_Exercise aim_
Reproduce the entries without any changes, starting with the line that contains "small white logo" and going on through the line that contains "[177, 316, 230, 496]", both included.

=-=-=

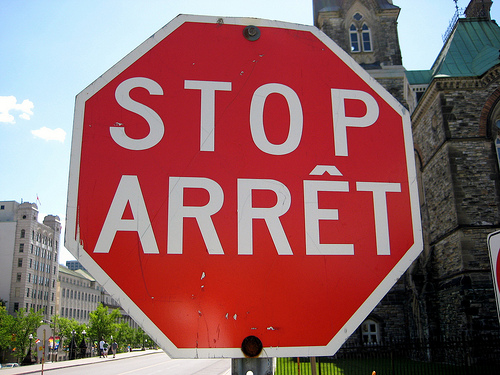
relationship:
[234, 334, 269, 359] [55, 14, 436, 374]
bolt holding up sign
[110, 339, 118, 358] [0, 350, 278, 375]
people are walking on ground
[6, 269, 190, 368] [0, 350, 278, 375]
trees lining ground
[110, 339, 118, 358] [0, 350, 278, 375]
people walking at ground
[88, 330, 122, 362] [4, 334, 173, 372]
people walking at sidewalk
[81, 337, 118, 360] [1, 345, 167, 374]
people walking at sidewalk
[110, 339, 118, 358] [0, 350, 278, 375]
people are in ground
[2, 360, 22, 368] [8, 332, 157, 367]
car in background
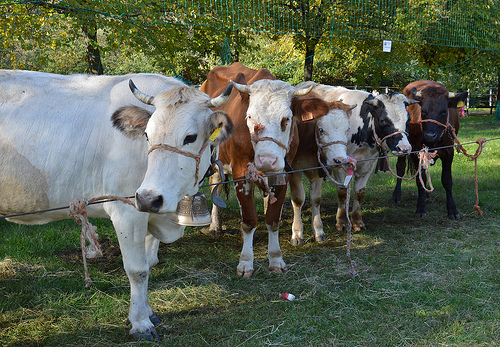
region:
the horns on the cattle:
[123, 68, 315, 110]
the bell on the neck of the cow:
[171, 193, 216, 228]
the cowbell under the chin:
[264, 166, 291, 194]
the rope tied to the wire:
[58, 188, 117, 293]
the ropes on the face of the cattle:
[378, 103, 490, 233]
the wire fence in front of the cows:
[378, 135, 498, 165]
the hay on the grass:
[303, 243, 455, 345]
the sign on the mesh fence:
[378, 31, 397, 58]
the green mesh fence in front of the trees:
[393, 0, 498, 47]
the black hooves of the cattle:
[136, 308, 158, 344]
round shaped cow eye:
[143, 131, 148, 141]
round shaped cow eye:
[183, 132, 199, 147]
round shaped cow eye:
[246, 111, 253, 121]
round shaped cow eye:
[285, 113, 292, 124]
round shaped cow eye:
[317, 125, 325, 136]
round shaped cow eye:
[378, 115, 384, 127]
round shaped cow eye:
[439, 106, 449, 115]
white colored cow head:
[104, 72, 235, 217]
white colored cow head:
[241, 78, 295, 175]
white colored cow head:
[314, 108, 354, 165]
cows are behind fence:
[70, 44, 472, 232]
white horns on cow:
[128, 58, 252, 190]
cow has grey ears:
[101, 100, 208, 135]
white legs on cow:
[101, 197, 169, 341]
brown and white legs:
[224, 170, 274, 264]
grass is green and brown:
[274, 263, 458, 338]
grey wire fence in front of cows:
[65, 154, 397, 262]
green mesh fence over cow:
[178, 0, 490, 77]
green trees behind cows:
[127, 10, 494, 101]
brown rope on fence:
[38, 198, 138, 258]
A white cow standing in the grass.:
[1, 67, 232, 337]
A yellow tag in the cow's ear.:
[206, 123, 221, 141]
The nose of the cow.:
[135, 190, 163, 213]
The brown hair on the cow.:
[210, 73, 230, 91]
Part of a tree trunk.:
[303, 37, 315, 82]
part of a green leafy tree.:
[151, 28, 188, 63]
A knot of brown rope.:
[69, 198, 102, 286]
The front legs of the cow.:
[103, 200, 159, 340]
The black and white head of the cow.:
[365, 90, 411, 153]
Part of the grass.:
[38, 300, 98, 336]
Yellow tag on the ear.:
[207, 117, 225, 143]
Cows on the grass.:
[2, 50, 479, 345]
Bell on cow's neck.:
[171, 188, 217, 228]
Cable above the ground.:
[0, 126, 492, 223]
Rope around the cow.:
[243, 135, 292, 159]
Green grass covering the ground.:
[6, 105, 495, 345]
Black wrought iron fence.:
[87, 0, 494, 57]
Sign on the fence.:
[379, 35, 393, 54]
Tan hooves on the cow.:
[230, 260, 290, 280]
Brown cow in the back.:
[396, 73, 465, 218]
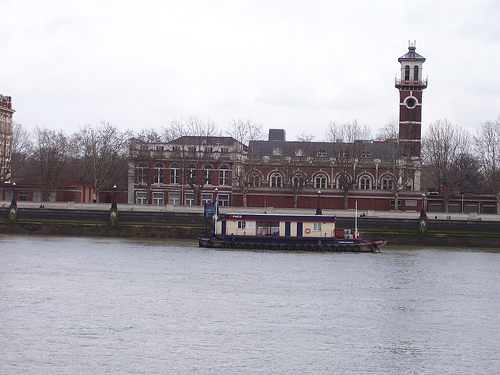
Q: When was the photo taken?
A: Daytime.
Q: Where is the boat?
A: In the water.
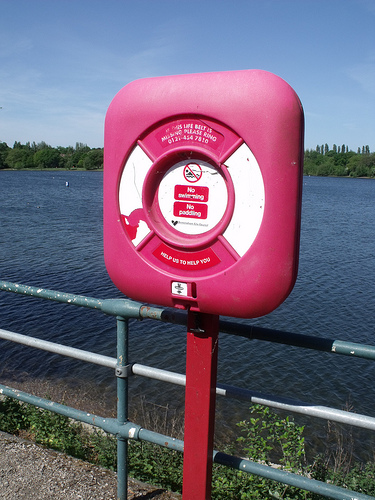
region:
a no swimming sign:
[102, 68, 300, 316]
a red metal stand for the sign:
[180, 321, 210, 492]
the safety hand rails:
[0, 310, 372, 494]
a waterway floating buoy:
[62, 178, 68, 186]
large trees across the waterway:
[305, 143, 374, 177]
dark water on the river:
[303, 175, 374, 333]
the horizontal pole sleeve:
[100, 297, 140, 317]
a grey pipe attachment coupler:
[113, 362, 133, 377]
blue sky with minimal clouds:
[0, 1, 374, 69]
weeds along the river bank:
[1, 395, 182, 491]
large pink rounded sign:
[95, 80, 306, 317]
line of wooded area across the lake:
[7, 133, 369, 181]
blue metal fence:
[11, 269, 362, 489]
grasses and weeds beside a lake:
[18, 361, 351, 491]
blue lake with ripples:
[6, 175, 368, 430]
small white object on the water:
[58, 175, 75, 188]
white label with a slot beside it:
[169, 273, 203, 312]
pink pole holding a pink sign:
[166, 312, 221, 494]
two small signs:
[175, 182, 207, 218]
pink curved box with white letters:
[155, 242, 221, 270]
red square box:
[92, 66, 303, 318]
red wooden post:
[148, 318, 229, 498]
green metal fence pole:
[90, 301, 151, 496]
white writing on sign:
[139, 116, 224, 163]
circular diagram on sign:
[109, 102, 270, 287]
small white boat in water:
[64, 174, 81, 192]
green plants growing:
[218, 412, 293, 498]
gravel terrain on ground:
[0, 444, 62, 498]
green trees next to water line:
[0, 128, 90, 179]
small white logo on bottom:
[159, 280, 195, 299]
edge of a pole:
[243, 453, 253, 473]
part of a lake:
[241, 418, 257, 459]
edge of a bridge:
[52, 428, 58, 451]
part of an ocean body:
[278, 420, 282, 429]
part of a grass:
[87, 391, 97, 399]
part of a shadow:
[275, 331, 281, 343]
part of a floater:
[195, 310, 206, 332]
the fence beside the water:
[1, 275, 371, 496]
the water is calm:
[12, 177, 64, 252]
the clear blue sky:
[12, 7, 98, 41]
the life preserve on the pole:
[90, 71, 303, 320]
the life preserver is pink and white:
[95, 72, 301, 317]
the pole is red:
[177, 316, 230, 496]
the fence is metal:
[2, 277, 373, 484]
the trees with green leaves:
[3, 146, 104, 167]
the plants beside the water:
[31, 420, 121, 463]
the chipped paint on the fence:
[21, 284, 93, 309]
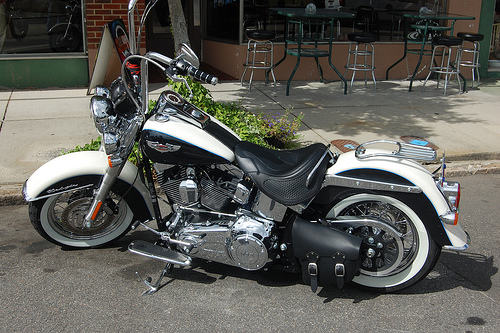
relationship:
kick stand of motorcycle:
[135, 259, 171, 298] [25, 2, 471, 306]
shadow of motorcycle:
[58, 227, 500, 305] [25, 2, 471, 306]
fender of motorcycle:
[450, 222, 471, 251] [25, 2, 471, 306]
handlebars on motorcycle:
[128, 2, 219, 115] [25, 2, 471, 306]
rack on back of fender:
[357, 136, 438, 168] [450, 222, 471, 251]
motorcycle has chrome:
[25, 2, 471, 306] [127, 160, 270, 302]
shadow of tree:
[215, 76, 482, 145] [165, 2, 194, 89]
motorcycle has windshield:
[25, 2, 471, 306] [127, 2, 163, 111]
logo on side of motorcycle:
[147, 138, 183, 154] [25, 2, 471, 306]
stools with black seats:
[424, 33, 487, 93] [433, 32, 485, 46]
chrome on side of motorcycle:
[127, 160, 270, 302] [25, 2, 471, 306]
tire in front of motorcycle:
[27, 177, 139, 250] [25, 2, 471, 306]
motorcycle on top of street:
[25, 2, 471, 306] [1, 171, 500, 332]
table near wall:
[383, 7, 476, 91] [202, 0, 500, 83]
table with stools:
[265, 6, 355, 100] [239, 31, 381, 94]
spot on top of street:
[24, 237, 55, 259] [1, 171, 500, 332]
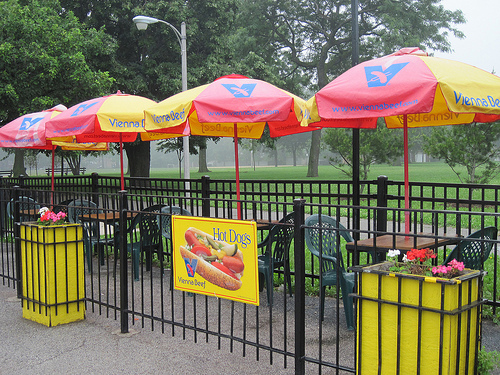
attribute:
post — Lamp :
[129, 12, 199, 210]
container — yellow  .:
[345, 269, 482, 362]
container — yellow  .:
[349, 264, 484, 371]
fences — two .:
[4, 169, 484, 359]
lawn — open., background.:
[2, 161, 482, 216]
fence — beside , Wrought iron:
[5, 173, 484, 371]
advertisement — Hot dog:
[164, 207, 264, 312]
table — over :
[11, 199, 475, 327]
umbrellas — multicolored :
[3, 50, 479, 247]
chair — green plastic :
[306, 215, 364, 333]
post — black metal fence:
[6, 173, 484, 364]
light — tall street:
[131, 7, 203, 218]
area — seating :
[15, 170, 484, 289]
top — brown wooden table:
[25, 214, 456, 254]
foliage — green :
[4, 1, 473, 104]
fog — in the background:
[42, 131, 363, 170]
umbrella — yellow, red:
[0, 81, 169, 166]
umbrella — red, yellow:
[35, 82, 196, 151]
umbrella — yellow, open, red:
[132, 60, 322, 141]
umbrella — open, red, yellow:
[311, 33, 484, 146]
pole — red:
[394, 109, 416, 236]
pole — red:
[229, 119, 249, 222]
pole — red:
[106, 123, 130, 193]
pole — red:
[40, 145, 60, 196]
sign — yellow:
[168, 208, 264, 306]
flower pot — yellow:
[350, 258, 483, 371]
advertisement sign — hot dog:
[164, 207, 265, 307]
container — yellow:
[14, 213, 84, 323]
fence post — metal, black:
[288, 195, 315, 373]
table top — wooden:
[82, 205, 150, 229]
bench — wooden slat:
[37, 163, 86, 179]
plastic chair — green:
[302, 206, 361, 331]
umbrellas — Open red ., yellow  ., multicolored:
[0, 37, 474, 235]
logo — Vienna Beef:
[177, 254, 197, 282]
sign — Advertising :
[162, 204, 268, 310]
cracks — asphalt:
[6, 311, 110, 365]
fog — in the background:
[80, 120, 288, 165]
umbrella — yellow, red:
[313, 40, 483, 154]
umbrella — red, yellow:
[124, 66, 316, 153]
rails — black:
[250, 194, 346, 372]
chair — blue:
[97, 202, 182, 279]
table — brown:
[71, 198, 151, 265]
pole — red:
[388, 105, 423, 248]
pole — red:
[39, 143, 66, 216]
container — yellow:
[352, 261, 497, 359]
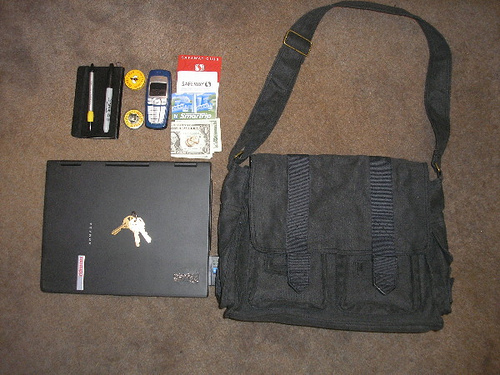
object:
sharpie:
[101, 62, 115, 134]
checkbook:
[69, 62, 125, 140]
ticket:
[174, 53, 222, 84]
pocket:
[247, 249, 329, 312]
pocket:
[332, 250, 423, 317]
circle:
[123, 69, 148, 90]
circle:
[121, 108, 145, 131]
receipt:
[174, 69, 219, 95]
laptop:
[37, 158, 215, 299]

=-=-=

_Reply_
small white logo on bottom:
[159, 280, 195, 299]
edge of a pole:
[243, 453, 253, 473]
part of a lake:
[241, 418, 257, 459]
edge of a bridge:
[52, 428, 58, 451]
part of an ocean body:
[278, 420, 282, 429]
part of a grass:
[87, 391, 97, 399]
part of a shadow:
[275, 331, 281, 343]
part of a floater:
[195, 310, 206, 332]
the fence beside the water:
[1, 275, 371, 496]
the water is calm:
[12, 177, 64, 252]
the clear blue sky:
[12, 7, 98, 41]
the life preserve on the pole:
[90, 71, 303, 320]
the life preserver is pink and white:
[95, 72, 301, 317]
the pole is red:
[177, 316, 230, 496]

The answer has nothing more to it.